Articles published in 2011 and 2013 rebut questions raised about Green's actions at Stoney Creek. The first is an article in the War of 1812 Magazine, in which author Philip Green reviews primary and secondary source evidence and material cultural evidence from the time of the battle. The primary source evidence consists mostly of written correspondence from British officers and American officers in the periods leading up to and immediately after the battle. The article compared the correspondence with accounts by Billy Green, and found a close correspondence. The conclusion from the article is that, by the standard of evidence used to accept Laura Secord as historical fact, the story of Billy Green must be accepted as historical fact.

A second article that rebuts Elliot's claim was published in 2011. The authors followed shortly after with another.

==Tribute==

Billy Green Falls, a complex ribbon waterfall found in Battlefield Creek, Stoney Creek, Hamilton, Ontario, Canada was named after him. Billy Green Elementary School, is also named after him and is nearby.

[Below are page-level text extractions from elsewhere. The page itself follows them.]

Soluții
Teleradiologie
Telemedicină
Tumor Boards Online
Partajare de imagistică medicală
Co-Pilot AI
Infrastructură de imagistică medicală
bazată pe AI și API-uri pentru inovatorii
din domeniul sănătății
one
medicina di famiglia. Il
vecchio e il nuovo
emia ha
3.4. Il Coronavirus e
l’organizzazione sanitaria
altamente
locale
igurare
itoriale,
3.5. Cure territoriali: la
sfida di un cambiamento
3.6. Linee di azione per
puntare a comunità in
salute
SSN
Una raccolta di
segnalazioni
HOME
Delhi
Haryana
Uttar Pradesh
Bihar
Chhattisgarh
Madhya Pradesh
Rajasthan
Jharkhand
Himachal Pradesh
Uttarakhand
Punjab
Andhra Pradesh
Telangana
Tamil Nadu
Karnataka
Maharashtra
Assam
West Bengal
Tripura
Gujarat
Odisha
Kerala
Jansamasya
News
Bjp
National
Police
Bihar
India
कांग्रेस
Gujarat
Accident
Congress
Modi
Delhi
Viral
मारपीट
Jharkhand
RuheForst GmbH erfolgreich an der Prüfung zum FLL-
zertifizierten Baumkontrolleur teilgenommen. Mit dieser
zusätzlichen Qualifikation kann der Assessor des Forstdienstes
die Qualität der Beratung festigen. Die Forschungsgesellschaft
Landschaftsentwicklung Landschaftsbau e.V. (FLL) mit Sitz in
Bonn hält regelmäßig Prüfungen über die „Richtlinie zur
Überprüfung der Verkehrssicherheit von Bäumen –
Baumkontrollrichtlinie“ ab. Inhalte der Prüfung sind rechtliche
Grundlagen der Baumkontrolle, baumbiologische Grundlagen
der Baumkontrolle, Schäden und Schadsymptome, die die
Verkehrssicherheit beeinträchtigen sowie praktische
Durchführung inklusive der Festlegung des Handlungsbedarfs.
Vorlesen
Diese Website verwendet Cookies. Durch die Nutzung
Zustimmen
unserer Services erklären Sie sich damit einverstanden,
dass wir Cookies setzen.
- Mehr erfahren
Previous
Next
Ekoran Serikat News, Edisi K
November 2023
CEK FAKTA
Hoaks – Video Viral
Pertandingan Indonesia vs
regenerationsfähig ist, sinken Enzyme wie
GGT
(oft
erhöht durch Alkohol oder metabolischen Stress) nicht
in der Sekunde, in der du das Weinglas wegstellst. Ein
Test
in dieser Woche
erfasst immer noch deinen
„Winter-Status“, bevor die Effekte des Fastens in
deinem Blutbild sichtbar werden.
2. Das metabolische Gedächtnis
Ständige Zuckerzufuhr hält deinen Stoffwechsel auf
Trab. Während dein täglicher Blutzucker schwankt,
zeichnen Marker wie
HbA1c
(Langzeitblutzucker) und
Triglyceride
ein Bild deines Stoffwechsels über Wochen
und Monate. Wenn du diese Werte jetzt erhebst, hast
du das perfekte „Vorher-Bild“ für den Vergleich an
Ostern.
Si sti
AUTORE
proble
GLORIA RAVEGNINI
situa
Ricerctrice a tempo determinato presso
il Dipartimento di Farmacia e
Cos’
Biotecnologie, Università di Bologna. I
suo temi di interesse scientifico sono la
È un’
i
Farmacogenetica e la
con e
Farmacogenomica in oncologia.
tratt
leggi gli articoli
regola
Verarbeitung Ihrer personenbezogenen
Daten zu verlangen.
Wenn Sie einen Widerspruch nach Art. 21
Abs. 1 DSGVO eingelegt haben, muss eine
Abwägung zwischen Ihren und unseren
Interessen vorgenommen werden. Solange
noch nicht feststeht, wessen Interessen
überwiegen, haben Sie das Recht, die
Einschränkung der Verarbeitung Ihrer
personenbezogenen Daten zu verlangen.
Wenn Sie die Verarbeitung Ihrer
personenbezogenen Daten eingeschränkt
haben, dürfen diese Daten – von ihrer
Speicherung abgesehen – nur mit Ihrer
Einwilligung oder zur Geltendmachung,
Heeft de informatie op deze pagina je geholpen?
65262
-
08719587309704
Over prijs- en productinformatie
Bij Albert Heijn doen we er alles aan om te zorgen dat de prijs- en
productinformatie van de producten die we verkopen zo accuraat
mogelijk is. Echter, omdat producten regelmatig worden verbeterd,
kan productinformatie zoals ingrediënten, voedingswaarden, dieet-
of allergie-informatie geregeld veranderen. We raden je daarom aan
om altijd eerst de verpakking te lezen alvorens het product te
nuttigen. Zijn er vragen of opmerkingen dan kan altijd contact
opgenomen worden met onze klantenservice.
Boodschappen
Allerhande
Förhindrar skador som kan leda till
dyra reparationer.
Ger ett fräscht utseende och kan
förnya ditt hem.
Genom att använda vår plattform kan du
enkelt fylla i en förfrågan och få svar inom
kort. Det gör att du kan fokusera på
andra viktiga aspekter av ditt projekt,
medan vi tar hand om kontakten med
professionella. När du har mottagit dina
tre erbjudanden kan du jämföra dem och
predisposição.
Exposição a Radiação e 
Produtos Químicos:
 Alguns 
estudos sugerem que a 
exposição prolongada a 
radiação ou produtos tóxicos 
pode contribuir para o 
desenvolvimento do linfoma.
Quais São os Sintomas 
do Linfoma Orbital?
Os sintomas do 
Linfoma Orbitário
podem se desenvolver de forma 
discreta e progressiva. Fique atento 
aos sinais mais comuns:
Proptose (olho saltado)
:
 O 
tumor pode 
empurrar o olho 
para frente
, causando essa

The book of poetry "Never Counting the Cost" (2012), by Raymond Souster and Les Green, recounts the War of 1812 and Billy Green the Scout. Souster won the Governor General's Award and the Order of Canada. Published by The Battered Silicon Dispatch Box, Eugenia, Ontario.

==Media==
Stan Rogers popularized Billy Green's exploits in the song "Billy Green the Scout" on the album 'From Coffee House to Concert Hall'. Billy's story was also celebrated by singer George Fox.